Direction »
Write out the whole listing again, exactly as given.

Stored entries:
--------------------------------

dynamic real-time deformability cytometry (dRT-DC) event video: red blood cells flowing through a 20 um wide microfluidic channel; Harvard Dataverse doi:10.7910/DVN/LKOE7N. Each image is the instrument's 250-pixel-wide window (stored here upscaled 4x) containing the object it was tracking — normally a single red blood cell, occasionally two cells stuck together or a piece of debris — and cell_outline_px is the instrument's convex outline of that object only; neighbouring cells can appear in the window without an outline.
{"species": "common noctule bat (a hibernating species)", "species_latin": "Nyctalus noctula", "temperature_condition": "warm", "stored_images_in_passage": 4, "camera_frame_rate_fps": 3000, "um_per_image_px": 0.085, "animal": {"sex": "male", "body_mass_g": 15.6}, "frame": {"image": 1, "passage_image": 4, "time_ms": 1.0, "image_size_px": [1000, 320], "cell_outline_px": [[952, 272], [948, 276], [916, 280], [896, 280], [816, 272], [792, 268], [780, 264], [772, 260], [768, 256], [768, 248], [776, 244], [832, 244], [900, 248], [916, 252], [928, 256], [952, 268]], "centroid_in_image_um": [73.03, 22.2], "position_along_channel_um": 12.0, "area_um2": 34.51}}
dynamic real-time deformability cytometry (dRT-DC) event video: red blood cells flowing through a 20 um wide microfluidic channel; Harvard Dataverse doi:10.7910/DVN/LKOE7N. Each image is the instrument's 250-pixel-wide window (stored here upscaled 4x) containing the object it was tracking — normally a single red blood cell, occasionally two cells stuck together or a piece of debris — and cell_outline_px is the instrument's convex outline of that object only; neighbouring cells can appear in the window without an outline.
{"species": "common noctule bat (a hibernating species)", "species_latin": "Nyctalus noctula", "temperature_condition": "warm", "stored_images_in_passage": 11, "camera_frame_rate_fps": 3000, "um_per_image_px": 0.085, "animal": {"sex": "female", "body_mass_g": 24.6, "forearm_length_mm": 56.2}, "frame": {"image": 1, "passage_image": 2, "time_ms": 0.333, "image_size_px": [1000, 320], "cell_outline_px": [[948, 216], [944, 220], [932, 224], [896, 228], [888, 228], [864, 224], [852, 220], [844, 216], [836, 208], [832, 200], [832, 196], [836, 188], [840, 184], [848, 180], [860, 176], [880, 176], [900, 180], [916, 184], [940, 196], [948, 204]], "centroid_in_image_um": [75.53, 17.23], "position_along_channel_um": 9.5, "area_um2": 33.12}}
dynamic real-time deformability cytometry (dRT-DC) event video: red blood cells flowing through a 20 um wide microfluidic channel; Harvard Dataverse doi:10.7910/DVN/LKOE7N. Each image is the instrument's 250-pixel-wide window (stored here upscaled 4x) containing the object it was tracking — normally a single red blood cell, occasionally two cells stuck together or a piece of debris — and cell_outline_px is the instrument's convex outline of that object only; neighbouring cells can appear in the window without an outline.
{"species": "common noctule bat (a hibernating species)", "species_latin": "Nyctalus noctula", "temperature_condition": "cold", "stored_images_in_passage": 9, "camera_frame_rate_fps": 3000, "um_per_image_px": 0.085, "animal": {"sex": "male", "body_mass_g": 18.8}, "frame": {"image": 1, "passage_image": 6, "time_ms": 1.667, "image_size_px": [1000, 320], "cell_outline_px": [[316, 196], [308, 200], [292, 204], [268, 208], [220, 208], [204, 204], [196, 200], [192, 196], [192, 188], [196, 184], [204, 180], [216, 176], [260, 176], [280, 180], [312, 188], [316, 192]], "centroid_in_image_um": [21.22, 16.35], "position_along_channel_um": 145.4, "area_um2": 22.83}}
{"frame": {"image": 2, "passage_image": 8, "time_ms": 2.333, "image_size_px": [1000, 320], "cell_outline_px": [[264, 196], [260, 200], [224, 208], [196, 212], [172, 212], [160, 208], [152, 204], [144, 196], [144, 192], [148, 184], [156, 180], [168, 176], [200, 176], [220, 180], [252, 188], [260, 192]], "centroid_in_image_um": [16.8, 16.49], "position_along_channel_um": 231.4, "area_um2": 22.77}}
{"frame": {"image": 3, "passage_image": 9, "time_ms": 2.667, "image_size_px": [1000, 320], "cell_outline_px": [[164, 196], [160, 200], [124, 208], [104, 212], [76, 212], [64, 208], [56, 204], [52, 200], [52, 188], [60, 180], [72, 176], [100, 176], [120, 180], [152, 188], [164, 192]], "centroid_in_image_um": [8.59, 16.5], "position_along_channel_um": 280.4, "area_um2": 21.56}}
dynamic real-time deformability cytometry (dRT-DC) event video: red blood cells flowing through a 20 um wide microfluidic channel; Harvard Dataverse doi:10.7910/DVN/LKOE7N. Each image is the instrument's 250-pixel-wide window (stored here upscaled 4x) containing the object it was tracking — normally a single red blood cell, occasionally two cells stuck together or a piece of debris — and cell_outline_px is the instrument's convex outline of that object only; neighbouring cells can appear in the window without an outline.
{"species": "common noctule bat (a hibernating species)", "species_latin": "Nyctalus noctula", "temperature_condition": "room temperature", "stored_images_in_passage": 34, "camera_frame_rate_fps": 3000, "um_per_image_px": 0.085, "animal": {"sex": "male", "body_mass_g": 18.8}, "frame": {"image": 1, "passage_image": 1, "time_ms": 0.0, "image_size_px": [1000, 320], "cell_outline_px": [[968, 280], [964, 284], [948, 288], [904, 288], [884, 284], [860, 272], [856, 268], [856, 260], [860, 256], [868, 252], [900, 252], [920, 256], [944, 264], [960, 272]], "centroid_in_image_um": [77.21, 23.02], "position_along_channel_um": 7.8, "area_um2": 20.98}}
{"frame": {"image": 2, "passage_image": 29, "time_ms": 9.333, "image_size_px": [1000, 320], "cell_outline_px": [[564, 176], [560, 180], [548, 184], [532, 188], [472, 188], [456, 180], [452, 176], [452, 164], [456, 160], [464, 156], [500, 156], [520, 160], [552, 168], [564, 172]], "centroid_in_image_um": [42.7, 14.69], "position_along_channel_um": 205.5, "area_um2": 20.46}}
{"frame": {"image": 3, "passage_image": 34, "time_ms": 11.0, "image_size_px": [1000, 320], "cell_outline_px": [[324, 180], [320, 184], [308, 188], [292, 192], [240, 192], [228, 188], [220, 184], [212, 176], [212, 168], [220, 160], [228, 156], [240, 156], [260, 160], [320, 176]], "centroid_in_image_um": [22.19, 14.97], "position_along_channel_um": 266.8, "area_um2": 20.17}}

--------------------------------

Result »
dynamic real-time deformability cytometry (dRT-DC) event video: red blood cells flowing through a 20 um wide microfluidic channel; Harvard Dataverse doi:10.7910/DVN/LKOE7N. Each image is the instrument's 250-pixel-wide window (stored here upscaled 4x) containing the object it was tracking — normally a single red blood cell, occasionally two cells stuck together or a piece of debris — and cell_outline_px is the instrument's convex outline of that object only; neighbouring cells can appear in the window without an outline.
{"species": "common noctule bat (a hibernating species)", "species_latin": "Nyctalus noctula", "temperature_condition": "warm", "stored_images_in_passage": 4, "camera_frame_rate_fps": 3000, "um_per_image_px": 0.085, "animal": {"sex": "male", "body_mass_g": 15.6}, "frame": {"image": 1, "passage_image": 4, "time_ms": 1.0, "image_size_px": [1000, 320], "cell_outline_px": [[952, 272], [948, 276], [916, 280], [896, 280], [816, 272], [792, 268], [780, 264], [772, 260], [768, 256], [768, 248], [776, 244], [832, 244], [900, 248], [916, 252], [928, 256], [952, 268]], "centroid_in_image_um": [73.03, 22.2], "position_along_channel_um": 12.0, "area_um2": 34.51}}
dynamic real-time deformability cytometry (dRT-DC) event video: red blood cells flowing through a 20 um wide microfluidic channel; Harvard Dataverse doi:10.7910/DVN/LKOE7N. Each image is the instrument's 250-pixel-wide window (stored here upscaled 4x) containing the object it was tracking — normally a single red blood cell, occasionally two cells stuck together or a piece of debris — and cell_outline_px is the instrument's convex outline of that object only; neighbouring cells can appear in the window without an outline.
{"species": "common noctule bat (a hibernating species)", "species_latin": "Nyctalus noctula", "temperature_condition": "warm", "stored_images_in_passage": 11, "camera_frame_rate_fps": 3000, "um_per_image_px": 0.085, "animal": {"sex": "female", "body_mass_g": 24.6, "forearm_length_mm": 56.2}, "frame": {"image": 1, "passage_image": 2, "time_ms": 0.333, "image_size_px": [1000, 320], "cell_outline_px": [[948, 216], [944, 220], [932, 224], [896, 228], [888, 228], [864, 224], [852, 220], [844, 216], [836, 208], [832, 200], [832, 196], [836, 188], [840, 184], [848, 180], [860, 176], [880, 176], [900, 180], [916, 184], [940, 196], [948, 204]], "centroid_in_image_um": [75.53, 17.23], "position_along_channel_um": 9.5, "area_um2": 33.12}}
dynamic real-time deformability cytometry (dRT-DC) event video: red blood cells flowing through a 20 um wide microfluidic channel; Harvard Dataverse doi:10.7910/DVN/LKOE7N. Each image is the instrument's 250-pixel-wide window (stored here upscaled 4x) containing the object it was tracking — normally a single red blood cell, occasionally two cells stuck together or a piece of debris — and cell_outline_px is the instrument's convex outline of that object only; neighbouring cells can appear in the window without an outline.
{"species": "common noctule bat (a hibernating species)", "species_latin": "Nyctalus noctula", "temperature_condition": "cold", "stored_images_in_passage": 9, "camera_frame_rate_fps": 3000, "um_per_image_px": 0.085, "animal": {"sex": "male", "body_mass_g": 18.8}, "frame": {"image": 1, "passage_image": 6, "time_ms": 1.667, "image_size_px": [1000, 320], "cell_outline_px": [[316, 196], [308, 200], [292, 204], [268, 208], [220, 208], [204, 204], [196, 200], [192, 196], [192, 188], [196, 184], [204, 180], [216, 176], [260, 176], [280, 180], [312, 188], [316, 192]], "centroid_in_image_um": [21.22, 16.35], "position_along_channel_um": 145.4, "area_um2": 22.83}}
{"frame": {"image": 2, "passage_image": 8, "time_ms": 2.333, "image_size_px": [1000, 320], "cell_outline_px": [[264, 196], [260, 200], [224, 208], [196, 212], [172, 212], [160, 208], [152, 204], [144, 196], [144, 192], [148, 184], [156, 180], [168, 176], [200, 176], [220, 180], [252, 188], [260, 192]], "centroid_in_image_um": [16.8, 16.49], "position_along_channel_um": 231.4, "area_um2": 22.77}}
{"frame": {"image": 3, "passage_image": 9, "time_ms": 2.667, "image_size_px": [1000, 320], "cell_outline_px": [[164, 196], [160, 200], [124, 208], [104, 212], [76, 212], [64, 208], [56, 204], [52, 200], [52, 188], [60, 180], [72, 176], [100, 176], [120, 180], [152, 188], [164, 192]], "centroid_in_image_um": [8.59, 16.5], "position_along_channel_um": 280.4, "area_um2": 21.56}}
dynamic real-time deformability cytometry (dRT-DC) event video: red blood cells flowing through a 20 um wide microfluidic channel; Harvard Dataverse doi:10.7910/DVN/LKOE7N. Each image is the instrument's 250-pixel-wide window (stored here upscaled 4x) containing the object it was tracking — normally a single red blood cell, occasionally two cells stuck together or a piece of debris — and cell_outline_px is the instrument's convex outline of that object only; neighbouring cells can appear in the window without an outline.
{"species": "common noctule bat (a hibernating species)", "species_latin": "Nyctalus noctula", "temperature_condition": "room temperature", "stored_images_in_passage": 34, "camera_frame_rate_fps": 3000, "um_per_image_px": 0.085, "animal": {"sex": "male", "body_mass_g": 18.8}, "frame": {"image": 1, "passage_image": 1, "time_ms": 0.0, "image_size_px": [1000, 320], "cell_outline_px": [[968, 280], [964, 284], [948, 288], [904, 288], [884, 284], [860, 272], [856, 268], [856, 260], [860, 256], [868, 252], [900, 252], [920, 256], [944, 264], [960, 272]], "centroid_in_image_um": [77.21, 23.02], "position_along_channel_um": 7.8, "area_um2": 20.98}}
{"frame": {"image": 2, "passage_image": 29, "time_ms": 9.333, "image_size_px": [1000, 320], "cell_outline_px": [[564, 176], [560, 180], [548, 184], [532, 188], [472, 188], [456, 180], [452, 176], [452, 164], [456, 160], [464, 156], [500, 156], [520, 160], [552, 168], [564, 172]], "centroid_in_image_um": [42.7, 14.69], "position_along_channel_um": 205.5, "area_um2": 20.46}}
{"frame": {"image": 3, "passage_image": 34, "time_ms": 11.0, "image_size_px": [1000, 320], "cell_outline_px": [[324, 180], [320, 184], [308, 188], [292, 192], [240, 192], [228, 188], [220, 184], [212, 176], [212, 168], [220, 160], [228, 156], [240, 156], [260, 160], [320, 176]], "centroid_in_image_um": [22.19, 14.97], "position_along_channel_um": 266.8, "area_um2": 20.17}}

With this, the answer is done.